**What the task asks**
Exactly the lines below, starting with the one containing "Place the caret" and going on through the one containing "key(Return)", must be reproduced, both ends included, and no pictures with them.

**Material for the task**
%%
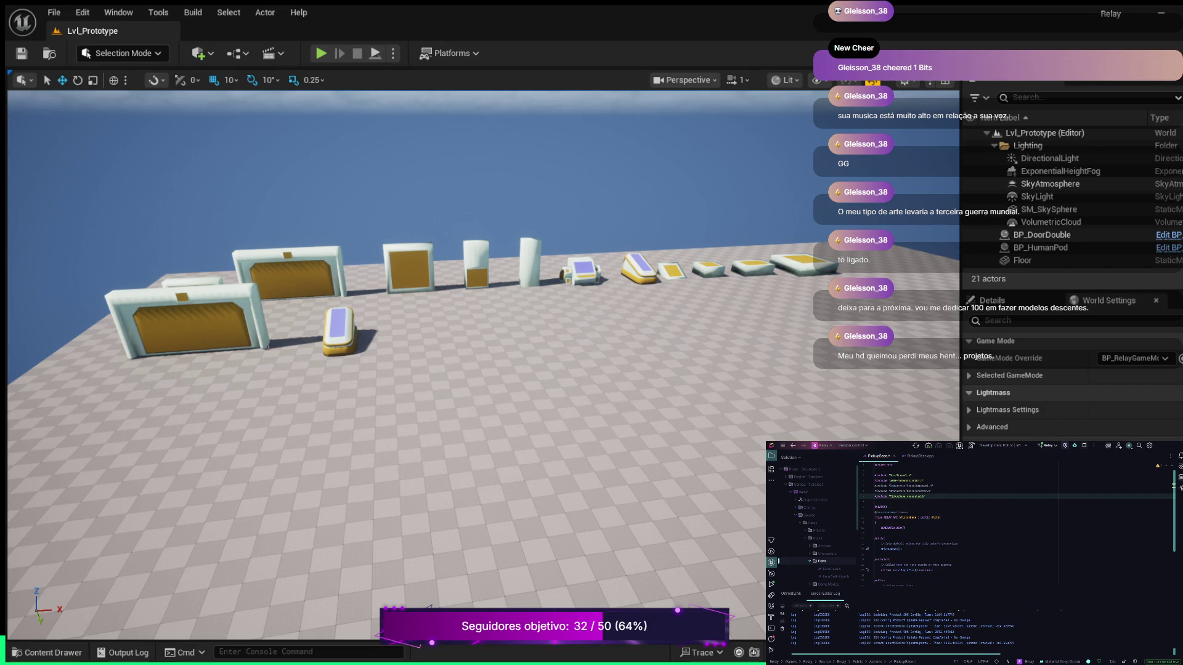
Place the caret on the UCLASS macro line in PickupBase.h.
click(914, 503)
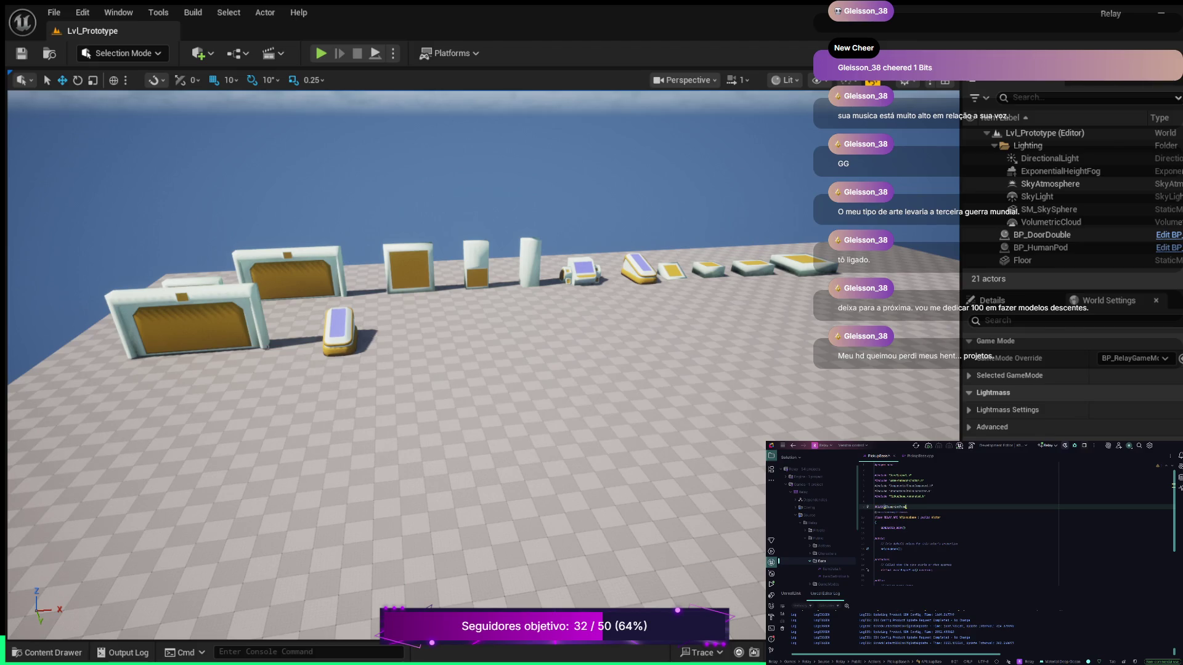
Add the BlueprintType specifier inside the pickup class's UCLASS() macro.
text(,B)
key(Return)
%%
%%
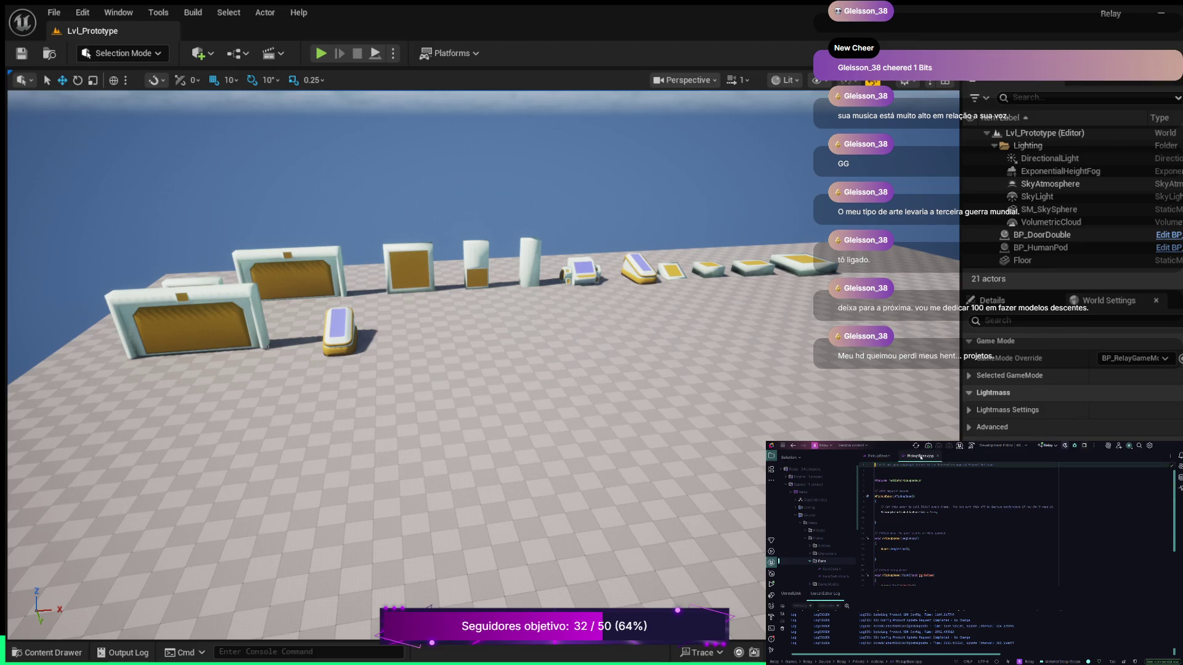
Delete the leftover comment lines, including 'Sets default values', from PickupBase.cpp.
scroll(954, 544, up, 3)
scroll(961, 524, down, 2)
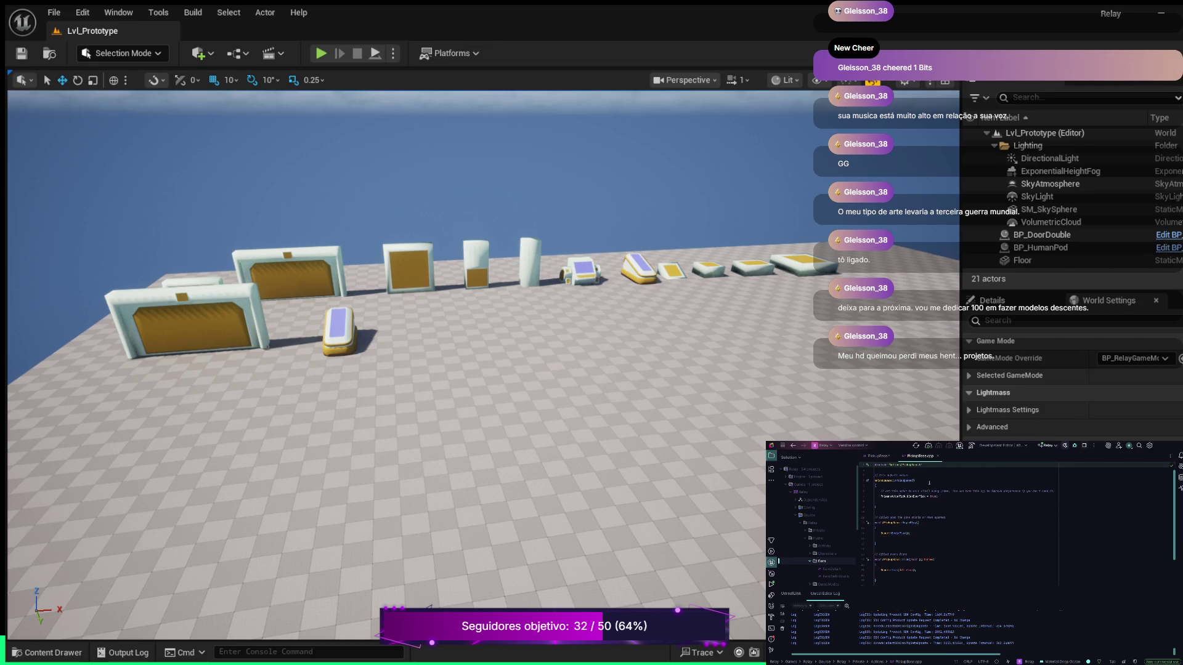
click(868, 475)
%%
**Task result**
Place the caret on the UCLASS macro line in PickupBase.h.
click(914, 503)
Add the BlueprintType specifier inside the pickup class's UCLASS() macro.
text(,B)
key(Return)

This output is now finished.